Rusya bu başarısıyla Arap hanedanlıkları üzerinde bile bölgede nüfuz kazanırken, Ukrayna darbesi ve sonra savaşıyla ikili savaş cephesiyle güçsüzlüğe itildi. Uzayan ve umutsuzluk yıkımı girdabı yaratan Suriye gerici iç savaşına İsrail’in soykırımcı ve işgalci savaşı eklenince, gerici rekabette Rusya-İran cephesi güçten düştü. Baas rejiminin savaş siperlerinde başarıyla çarpışan Hizbullah, İsrail siyonist işgalinin savaş darbeleriyle güç kaybetti. Erdoğan faşizminin ABD ve Avrupa emperyalistleriyle birlikte İslamcı gerici savaşçıları eğitip koruması ve sürekli silahlandırması, sonra Rojava devriminin topraklarına işgal savaşı da Baas-Rusya-İran ittifakını daha da zayıflattı.
Bu kolay koşullarda, Rusya-İran’ın da boyun eğmesiyle- bazı tavizler elde etmesi karşılığında- Baas ise yenilgiyi kabul edip onay vermek zorunda kalmasıyla, Erdoğan-Bahçeli faşizmi son askeri saldırıyı örgütledi. Nusra-İslamcı cephesini sömürgeci himayesi altında iktidara getirdi.
Şimdi ABD/Batılı emperyalizm -siyonist İsrail-Erdoğan faşizmi İslamcı Suriye iktidarını himayeci sömürgeciliği altında örgütlüyor.
Bu durum aynı zamanda Batılı emperyalist cephenin savaş hazırlığı içinde faşizmi geliştirme ve iktidara ortak etme politikasına da denk düşüyor.
Erdoğan faşizminin kalemşörlerinin Suriye’de Türkiye’nin işgalci himayeci sömürgeciliğini örtmek ve İslamcı faşizan gerici iktidarı korumak için onu hümanist kurtuluşçuluk olarak propagandası faşist demagojiyle halkı zehirlemekten başka bir şey değil elbette.

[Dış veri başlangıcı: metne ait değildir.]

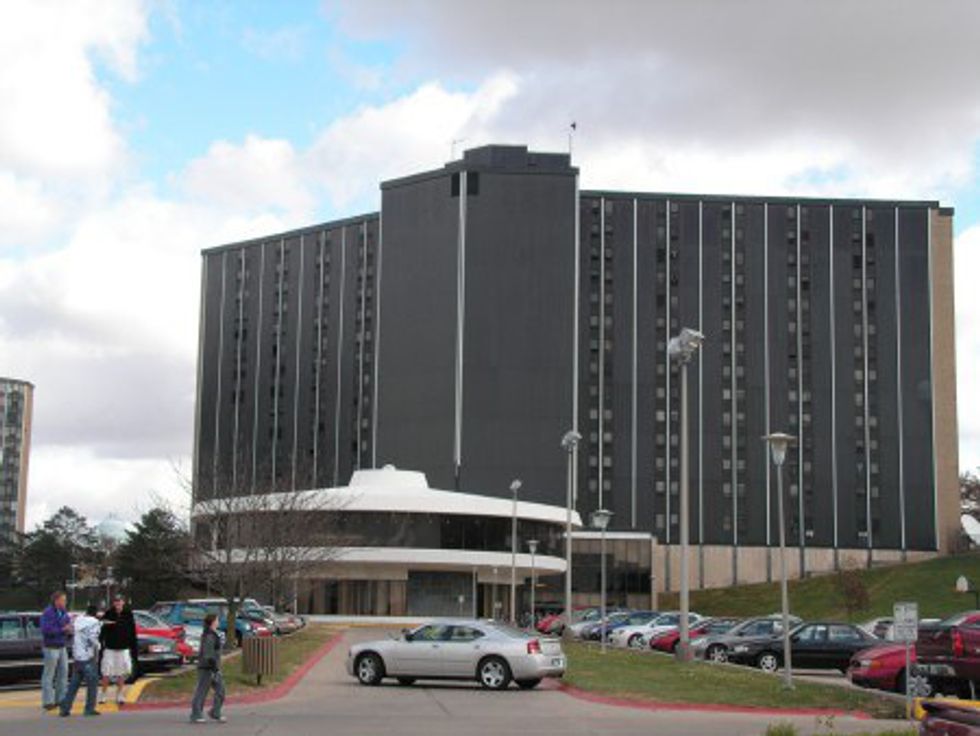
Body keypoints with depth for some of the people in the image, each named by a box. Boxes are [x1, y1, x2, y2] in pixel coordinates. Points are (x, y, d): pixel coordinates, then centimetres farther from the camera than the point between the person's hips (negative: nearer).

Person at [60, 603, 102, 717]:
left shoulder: (78, 620, 11)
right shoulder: (94, 622, -10)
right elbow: (93, 639, -19)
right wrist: (96, 654, -10)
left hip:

Liberallerin, Batılı emperyalistlerin Suriye’de İslamcı iktidarı liberal demokrasiye doğru yumuşatacağı propagandası da benzer zehirleyici.

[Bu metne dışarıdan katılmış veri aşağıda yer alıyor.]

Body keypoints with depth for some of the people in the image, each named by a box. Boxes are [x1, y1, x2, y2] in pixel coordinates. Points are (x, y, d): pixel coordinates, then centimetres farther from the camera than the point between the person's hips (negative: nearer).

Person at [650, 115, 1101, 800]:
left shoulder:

Sahada askeri-siyasi karşıdevrimi yöneten Erdoğan-Bahçeli faşizmi, askeri saldırının başından başlayarak SMO çetelerini TSK desteğinde saldırıya geçirdi, Tıl Rıfat ve Mımbiç’i işgal ettti. Kobanî’ye saldırdı. HTŞ ve ÖSO’yu Deyr El Zor’a saldırttı ve fethetti. Fırat’ın doğusuna saldırmak ve 40 km derinlikte “güvenlik” bahaneli İsrailvari sömürgeci “genişleme” sağlamak, ayrıca Rojava devrimi güçlerini tasfiye etmek istiyor.
Bu bölgesel sömürgeci saldırganlık, Rojava devrimini ABD emperyalist blokuna muhtaç bırakmayla tasfiye olma tehlikesi koşullarını öne çıkarıyor.
Kuşkusuz Rojava devrimi güçleri direnecek ve devrimi savunacak. KDP’lileştirmeye karşı da direnecekler. Fakat devasa askeri güçler karşısında, manevra alanları şimdi daha zayıflamış olarak.
Yanısıra Türkiye ve bölgede Batılı emperyalist-siyonist İsrail blokunun savaşla yeniden pekiştireceği hakimiyetine karşı da, bölge gerici devletlerinin işgalci hakimiyet ve rekabetine karşı da, Rojava devrim güçleriyle kolkola işçi sınıfı ve halkların mücadelesini gerileyen koşullarda yeniden geliştirmek güncel devrimci sorumluluktur.